Aim of the task: Go through the records below and copy out every line holding "controller".

* * *

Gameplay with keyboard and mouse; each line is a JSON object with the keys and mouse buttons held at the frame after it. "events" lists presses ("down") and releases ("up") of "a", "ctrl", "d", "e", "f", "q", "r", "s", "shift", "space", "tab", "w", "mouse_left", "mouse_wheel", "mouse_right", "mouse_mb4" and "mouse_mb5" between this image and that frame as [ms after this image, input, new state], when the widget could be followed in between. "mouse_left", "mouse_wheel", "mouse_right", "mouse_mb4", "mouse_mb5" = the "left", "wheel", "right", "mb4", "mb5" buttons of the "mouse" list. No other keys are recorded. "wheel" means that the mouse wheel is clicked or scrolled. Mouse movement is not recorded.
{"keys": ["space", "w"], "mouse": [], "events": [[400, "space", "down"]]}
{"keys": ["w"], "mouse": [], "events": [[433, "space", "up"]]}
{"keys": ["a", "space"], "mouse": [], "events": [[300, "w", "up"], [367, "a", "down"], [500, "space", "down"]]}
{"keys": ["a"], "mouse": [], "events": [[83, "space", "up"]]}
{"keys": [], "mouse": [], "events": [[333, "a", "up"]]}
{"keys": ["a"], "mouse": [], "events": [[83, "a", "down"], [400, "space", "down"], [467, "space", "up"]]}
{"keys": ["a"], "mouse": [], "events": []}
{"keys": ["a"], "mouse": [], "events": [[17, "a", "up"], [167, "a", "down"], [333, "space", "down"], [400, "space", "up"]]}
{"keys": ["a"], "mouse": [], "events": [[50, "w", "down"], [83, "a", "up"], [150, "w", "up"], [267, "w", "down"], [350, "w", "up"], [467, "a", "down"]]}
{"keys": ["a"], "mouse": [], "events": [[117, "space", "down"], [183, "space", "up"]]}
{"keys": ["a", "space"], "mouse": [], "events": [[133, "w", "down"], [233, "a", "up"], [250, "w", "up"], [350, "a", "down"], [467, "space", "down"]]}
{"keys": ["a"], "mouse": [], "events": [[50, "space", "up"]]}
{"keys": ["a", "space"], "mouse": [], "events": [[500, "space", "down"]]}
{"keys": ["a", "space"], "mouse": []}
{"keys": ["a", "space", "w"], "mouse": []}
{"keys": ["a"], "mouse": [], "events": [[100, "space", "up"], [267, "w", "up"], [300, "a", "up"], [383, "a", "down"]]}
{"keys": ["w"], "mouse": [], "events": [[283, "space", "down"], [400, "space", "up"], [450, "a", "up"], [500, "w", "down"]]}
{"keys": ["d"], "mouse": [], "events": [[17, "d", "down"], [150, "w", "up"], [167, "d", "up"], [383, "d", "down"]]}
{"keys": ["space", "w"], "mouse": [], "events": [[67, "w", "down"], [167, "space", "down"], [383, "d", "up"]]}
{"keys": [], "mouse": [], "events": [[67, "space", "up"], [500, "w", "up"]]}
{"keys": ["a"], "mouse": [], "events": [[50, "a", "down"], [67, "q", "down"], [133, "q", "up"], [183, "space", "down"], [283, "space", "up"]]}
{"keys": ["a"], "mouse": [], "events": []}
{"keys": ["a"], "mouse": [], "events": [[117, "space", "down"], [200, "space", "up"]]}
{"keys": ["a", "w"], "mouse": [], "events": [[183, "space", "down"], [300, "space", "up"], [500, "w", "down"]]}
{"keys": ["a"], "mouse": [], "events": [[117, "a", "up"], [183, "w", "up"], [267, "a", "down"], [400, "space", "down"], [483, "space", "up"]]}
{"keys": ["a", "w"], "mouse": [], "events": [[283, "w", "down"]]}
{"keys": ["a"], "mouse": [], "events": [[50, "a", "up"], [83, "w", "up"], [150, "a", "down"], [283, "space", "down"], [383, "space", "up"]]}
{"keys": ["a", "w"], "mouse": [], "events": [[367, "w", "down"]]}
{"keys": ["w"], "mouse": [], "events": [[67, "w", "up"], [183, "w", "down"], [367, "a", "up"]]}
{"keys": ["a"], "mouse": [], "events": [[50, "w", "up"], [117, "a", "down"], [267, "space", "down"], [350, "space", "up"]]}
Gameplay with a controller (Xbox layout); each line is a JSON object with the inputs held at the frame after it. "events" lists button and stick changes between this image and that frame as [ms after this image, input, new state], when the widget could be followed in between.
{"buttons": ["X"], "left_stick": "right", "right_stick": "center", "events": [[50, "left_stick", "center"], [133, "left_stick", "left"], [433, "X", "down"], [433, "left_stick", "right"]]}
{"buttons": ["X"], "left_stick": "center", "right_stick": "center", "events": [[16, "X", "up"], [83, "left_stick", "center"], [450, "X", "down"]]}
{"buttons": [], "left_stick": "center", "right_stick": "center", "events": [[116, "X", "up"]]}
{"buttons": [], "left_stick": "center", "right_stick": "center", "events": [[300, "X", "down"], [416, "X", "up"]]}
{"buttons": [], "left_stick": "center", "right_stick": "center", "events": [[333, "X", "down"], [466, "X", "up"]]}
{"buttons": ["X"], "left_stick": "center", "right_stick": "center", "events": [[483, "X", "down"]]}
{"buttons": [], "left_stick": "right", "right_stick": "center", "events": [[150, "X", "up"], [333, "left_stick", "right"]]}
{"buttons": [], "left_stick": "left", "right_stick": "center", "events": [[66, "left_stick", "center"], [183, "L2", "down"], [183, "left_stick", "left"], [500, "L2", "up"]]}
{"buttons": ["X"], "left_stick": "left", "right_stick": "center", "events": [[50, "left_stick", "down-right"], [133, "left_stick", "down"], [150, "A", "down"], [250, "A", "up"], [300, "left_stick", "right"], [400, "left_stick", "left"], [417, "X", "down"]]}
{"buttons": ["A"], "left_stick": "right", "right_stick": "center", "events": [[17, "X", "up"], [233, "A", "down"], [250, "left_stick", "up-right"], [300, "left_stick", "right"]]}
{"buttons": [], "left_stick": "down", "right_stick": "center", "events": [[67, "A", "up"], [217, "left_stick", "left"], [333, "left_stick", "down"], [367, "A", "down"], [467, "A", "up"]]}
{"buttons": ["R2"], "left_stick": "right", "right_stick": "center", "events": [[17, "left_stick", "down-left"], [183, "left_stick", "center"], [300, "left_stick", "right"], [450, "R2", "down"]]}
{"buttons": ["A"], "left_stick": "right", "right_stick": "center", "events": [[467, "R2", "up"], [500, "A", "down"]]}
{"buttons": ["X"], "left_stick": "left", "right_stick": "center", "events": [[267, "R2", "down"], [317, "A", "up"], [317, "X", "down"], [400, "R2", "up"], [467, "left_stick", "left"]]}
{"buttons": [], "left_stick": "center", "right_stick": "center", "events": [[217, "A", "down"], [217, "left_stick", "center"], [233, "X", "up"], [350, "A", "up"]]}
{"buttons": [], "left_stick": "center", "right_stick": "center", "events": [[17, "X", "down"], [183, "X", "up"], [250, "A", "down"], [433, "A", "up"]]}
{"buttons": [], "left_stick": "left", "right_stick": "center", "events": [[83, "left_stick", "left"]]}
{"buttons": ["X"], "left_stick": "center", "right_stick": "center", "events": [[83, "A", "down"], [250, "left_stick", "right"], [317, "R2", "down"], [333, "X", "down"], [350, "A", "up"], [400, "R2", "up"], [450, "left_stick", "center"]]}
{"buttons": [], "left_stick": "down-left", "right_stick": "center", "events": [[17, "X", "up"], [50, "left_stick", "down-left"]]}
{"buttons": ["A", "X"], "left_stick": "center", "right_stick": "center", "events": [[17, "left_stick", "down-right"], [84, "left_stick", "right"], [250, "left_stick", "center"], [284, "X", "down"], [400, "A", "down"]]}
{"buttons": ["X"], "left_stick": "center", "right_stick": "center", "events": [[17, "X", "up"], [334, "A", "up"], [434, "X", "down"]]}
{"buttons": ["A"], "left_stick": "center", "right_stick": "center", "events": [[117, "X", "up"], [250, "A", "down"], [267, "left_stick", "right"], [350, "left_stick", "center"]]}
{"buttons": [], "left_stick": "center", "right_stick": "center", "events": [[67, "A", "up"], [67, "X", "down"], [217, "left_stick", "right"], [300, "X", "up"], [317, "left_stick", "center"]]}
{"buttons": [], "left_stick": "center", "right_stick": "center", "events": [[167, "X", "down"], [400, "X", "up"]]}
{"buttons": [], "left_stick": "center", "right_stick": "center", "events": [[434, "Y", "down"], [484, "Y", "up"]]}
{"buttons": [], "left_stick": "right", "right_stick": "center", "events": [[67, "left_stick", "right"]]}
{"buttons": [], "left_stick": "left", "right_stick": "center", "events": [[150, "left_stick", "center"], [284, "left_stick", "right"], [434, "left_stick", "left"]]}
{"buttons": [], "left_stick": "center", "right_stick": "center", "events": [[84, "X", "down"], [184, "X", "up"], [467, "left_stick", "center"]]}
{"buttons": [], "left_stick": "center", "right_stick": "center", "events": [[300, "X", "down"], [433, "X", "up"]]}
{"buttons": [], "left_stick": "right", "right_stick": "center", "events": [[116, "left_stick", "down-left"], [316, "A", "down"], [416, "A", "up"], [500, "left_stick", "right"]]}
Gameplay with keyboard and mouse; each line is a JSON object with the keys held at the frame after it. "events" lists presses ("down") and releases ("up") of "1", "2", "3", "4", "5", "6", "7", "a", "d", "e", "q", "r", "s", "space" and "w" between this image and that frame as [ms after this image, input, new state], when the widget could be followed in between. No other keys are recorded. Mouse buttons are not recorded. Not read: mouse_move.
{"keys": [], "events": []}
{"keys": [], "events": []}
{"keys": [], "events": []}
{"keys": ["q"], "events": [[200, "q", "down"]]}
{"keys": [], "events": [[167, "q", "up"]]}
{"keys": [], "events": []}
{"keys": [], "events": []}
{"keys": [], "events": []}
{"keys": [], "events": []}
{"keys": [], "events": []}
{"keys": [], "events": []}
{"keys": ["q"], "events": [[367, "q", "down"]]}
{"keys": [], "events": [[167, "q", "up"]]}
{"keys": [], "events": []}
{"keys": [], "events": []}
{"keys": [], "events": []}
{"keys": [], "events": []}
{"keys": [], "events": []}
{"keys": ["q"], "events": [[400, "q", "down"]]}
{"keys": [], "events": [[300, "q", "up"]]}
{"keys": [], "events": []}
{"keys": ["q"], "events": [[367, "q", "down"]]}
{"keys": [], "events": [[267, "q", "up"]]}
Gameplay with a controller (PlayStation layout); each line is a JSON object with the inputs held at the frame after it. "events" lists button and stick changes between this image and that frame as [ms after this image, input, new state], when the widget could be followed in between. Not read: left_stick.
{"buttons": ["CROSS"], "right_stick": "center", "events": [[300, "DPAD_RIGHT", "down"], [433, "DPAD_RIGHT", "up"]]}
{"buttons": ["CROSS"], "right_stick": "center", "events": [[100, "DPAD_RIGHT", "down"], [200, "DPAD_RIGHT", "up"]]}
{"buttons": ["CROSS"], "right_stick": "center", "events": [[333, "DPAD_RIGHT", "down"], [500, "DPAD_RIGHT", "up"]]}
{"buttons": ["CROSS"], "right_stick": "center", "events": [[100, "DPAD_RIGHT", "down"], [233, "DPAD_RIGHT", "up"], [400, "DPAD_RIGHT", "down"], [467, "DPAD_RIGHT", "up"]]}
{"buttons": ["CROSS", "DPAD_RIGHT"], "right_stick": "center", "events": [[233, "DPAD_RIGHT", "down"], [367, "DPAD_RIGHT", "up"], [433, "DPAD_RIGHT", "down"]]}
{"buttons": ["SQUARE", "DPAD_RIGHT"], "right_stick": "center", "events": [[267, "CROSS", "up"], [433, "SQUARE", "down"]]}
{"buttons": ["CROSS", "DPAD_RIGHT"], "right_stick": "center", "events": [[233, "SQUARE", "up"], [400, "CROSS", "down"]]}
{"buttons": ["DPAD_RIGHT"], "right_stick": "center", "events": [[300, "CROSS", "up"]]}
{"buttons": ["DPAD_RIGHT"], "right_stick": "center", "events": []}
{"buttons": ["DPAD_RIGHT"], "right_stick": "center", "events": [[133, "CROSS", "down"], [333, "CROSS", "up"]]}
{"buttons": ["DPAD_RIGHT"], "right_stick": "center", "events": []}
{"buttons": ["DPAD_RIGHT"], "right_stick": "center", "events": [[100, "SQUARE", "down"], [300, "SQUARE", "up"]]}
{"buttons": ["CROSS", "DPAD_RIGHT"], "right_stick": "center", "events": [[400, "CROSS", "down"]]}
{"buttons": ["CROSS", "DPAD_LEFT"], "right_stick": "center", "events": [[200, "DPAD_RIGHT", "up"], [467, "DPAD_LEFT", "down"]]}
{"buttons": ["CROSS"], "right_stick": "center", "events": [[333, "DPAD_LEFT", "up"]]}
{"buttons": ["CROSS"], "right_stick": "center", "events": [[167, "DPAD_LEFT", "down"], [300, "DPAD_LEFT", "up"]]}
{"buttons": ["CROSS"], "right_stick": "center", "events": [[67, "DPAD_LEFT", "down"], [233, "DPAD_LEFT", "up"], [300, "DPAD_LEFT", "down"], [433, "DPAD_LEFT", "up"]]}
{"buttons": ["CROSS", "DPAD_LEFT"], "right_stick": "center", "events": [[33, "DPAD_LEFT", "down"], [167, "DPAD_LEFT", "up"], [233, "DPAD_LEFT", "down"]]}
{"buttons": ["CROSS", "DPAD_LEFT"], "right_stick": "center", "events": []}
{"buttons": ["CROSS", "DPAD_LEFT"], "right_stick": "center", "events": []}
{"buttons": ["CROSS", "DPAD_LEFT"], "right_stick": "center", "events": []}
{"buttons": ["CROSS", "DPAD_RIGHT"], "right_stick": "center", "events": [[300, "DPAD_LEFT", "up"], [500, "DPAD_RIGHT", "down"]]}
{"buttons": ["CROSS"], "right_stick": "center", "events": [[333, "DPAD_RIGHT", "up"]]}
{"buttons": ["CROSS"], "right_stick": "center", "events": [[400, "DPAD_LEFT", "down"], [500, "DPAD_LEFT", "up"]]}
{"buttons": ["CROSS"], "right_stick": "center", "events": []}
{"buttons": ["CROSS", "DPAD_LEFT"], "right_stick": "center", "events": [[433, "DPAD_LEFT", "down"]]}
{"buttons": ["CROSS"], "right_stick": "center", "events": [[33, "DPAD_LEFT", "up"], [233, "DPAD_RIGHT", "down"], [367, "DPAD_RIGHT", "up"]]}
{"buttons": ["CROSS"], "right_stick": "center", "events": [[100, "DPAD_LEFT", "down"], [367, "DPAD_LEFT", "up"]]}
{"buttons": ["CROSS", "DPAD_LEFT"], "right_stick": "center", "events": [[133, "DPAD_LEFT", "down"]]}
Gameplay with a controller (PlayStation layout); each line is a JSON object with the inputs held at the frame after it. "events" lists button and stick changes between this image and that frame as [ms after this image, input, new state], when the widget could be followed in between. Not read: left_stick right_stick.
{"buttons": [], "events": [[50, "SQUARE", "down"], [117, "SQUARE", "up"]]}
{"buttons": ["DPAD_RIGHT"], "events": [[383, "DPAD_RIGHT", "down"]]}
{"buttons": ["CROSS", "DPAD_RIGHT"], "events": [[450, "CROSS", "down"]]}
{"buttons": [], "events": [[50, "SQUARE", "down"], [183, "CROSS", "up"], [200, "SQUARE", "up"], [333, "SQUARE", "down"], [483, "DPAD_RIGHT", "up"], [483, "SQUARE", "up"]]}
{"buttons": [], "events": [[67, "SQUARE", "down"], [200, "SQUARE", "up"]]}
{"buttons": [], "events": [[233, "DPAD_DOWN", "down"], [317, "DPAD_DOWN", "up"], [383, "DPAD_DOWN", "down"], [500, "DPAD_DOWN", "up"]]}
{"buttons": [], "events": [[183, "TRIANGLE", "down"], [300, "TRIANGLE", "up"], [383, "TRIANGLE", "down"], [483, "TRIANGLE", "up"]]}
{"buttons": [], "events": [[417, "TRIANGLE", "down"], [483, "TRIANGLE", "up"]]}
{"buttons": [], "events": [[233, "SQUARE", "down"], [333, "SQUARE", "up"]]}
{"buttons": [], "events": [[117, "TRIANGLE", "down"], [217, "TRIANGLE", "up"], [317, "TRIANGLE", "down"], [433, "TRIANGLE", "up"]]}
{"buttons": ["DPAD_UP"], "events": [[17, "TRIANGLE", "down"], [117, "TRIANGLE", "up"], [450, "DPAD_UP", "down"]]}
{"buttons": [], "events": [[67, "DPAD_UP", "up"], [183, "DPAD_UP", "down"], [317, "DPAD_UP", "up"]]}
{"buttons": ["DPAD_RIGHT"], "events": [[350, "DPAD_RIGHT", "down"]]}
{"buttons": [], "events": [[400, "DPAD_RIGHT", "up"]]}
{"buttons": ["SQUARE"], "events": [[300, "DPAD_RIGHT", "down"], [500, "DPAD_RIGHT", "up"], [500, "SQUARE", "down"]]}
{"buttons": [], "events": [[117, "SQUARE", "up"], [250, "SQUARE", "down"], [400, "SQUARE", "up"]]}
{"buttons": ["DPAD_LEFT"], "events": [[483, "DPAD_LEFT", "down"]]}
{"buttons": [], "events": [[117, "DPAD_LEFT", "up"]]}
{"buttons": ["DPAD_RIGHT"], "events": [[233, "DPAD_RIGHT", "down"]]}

* * *

Response area:
Gameplay with a controller (Xbox layout); each line is a JSON object with the inputs held at the frame after it. "events" lists button and stick changes between this image and that frame as [ms after this image, input, new state], when the widget could be followed in between.
Gameplay with a controller (PlayStation layout); each line is a JSON object with the inputs held at the frame after it. "events" lists button and stick changes between this image and that frame as [ms after this image, input, new state], when the widget could be followed in between. Not read: left_stick.
Gameplay with a controller (PlayStation layout); each line is a JSON object with the inputs held at the frame after it. "events" lists button and stick changes between this image and that frame as [ms after this image, input, new state], when the widget could be followed in between. Not read: left_stick right_stick.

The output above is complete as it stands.